By Leong Sze Hian
Alas, can have union?
I refer the article “Up to 7,500 employees to benefit as MBS joins union” (Today, Oct 30).
2 years of protracted attempts?
It states that “The agreement was reached after two years of protracted attempts by the AREU, including publicity drives at the resort, to get MBS on board as a willing partner and become a unionised company. Singapore’s other integrated resort operator, Resorts World Sentosa, signed a similar agreement with it three years ago.”
Pathetic state of labour movement?
This may yet be another example showing the pathetic state of our labour movement and labour laws.
Is there any developed democratic country that allows employers to refuse to allow workers to form a union? And as if succeeding “after two years of protracted attempts by the union movement” is arguably being reported as a triumph!
In this regard, the Straits Times report “MBS opens door for workers to join union” (Oct 30) said “The nod from the integrated resort was described as “a significant breakthrough” by the Attractions, Resorts and Entertainment Union (AREU), which had taken steps that could have forced the issue with the holding of a secret ballot among the workers”.
Agreeement does not cover “salary”?
Also, since “The terms of the agreement, however, do not provide for collective bargaining and negotiations over salary” – Isn’t this exclusion making the agreement redundant since “salary” might be the most important benefit to the workers?
Is there any other labour movement in any developed democratic country that would arrange for such an agreement?
Resorts World Sentosa also don’t cover “salary”.
As if the above wasn’t bad enough, the report also state that the terms penned in the agreement are similar to those agreed on with Resorts World Sentosa, which had given the green light to AREU in 2011. This imply that all the workers in the integrated resorts have this type of “wayang” agreement.
Union’s perception of their role?
What is perhaps even more telling as to how our unions view their role of fighting for workers’ rights, When the union was asked why the discussions took so long, they replied to the paper that it’s the norm and that every company will ask for time.
Also, since the MOU is “to offer union membership to more than 80 per cent of the integrated resort’s staff” – what about the other 20 per cent?

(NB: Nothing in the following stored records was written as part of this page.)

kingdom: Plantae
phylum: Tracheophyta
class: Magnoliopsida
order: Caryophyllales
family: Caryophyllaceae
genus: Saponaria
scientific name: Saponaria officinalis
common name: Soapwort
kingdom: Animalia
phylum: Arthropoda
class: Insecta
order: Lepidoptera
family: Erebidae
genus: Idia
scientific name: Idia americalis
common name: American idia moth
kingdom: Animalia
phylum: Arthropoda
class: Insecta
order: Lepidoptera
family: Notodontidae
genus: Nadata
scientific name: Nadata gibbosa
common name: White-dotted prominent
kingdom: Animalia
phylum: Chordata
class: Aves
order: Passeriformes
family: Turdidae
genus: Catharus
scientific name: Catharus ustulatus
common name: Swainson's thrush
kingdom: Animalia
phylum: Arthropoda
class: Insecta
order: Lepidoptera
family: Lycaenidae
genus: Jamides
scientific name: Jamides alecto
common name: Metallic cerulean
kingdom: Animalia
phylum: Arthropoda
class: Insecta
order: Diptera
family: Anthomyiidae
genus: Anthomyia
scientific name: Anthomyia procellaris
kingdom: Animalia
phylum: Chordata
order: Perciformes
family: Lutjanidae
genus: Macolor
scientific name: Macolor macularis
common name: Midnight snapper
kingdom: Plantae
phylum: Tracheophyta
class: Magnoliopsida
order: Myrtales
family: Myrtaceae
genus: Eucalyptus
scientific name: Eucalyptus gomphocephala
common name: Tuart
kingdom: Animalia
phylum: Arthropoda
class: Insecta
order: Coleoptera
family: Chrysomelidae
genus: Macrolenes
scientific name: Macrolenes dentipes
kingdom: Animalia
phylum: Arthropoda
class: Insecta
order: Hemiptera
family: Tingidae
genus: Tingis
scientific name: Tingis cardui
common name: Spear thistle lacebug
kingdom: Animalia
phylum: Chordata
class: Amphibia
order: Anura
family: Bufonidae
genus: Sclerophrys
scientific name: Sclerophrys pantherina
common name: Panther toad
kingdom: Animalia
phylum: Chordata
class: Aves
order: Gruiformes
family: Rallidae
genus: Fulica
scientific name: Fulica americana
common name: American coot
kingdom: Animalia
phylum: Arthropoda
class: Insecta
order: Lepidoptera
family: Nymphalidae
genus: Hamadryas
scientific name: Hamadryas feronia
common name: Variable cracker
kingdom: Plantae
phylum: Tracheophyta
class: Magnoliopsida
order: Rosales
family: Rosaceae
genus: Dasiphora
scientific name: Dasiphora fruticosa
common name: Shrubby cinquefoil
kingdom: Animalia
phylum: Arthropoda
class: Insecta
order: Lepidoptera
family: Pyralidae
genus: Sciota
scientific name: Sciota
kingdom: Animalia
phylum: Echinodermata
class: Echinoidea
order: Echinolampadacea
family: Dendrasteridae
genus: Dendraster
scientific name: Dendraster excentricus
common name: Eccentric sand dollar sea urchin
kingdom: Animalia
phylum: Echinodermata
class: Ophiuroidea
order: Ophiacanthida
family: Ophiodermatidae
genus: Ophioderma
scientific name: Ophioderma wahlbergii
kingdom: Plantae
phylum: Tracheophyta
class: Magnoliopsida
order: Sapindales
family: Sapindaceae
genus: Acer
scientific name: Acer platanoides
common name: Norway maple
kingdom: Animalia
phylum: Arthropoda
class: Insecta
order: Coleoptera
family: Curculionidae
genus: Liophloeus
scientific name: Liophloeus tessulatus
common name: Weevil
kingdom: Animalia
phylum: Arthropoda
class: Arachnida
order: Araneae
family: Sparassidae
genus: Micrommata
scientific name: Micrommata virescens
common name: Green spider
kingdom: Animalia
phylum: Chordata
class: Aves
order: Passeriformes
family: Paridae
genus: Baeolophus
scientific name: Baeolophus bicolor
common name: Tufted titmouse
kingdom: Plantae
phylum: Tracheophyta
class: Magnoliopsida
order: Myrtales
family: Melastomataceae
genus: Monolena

Asean Human Rights Declaration?
Singapore is a signatory to the Asean Human Rights Declaration, in which article 27 (2) says “Every person has the right to form trade unions and join the trade union of his or her choice for the protection of his or her interests, in accordance with national laws and regulations.”
So, did we sign it just for show, or really implementing it in spirit? – I hope the answer is the obvious one – for the sake of Singapore’s workers.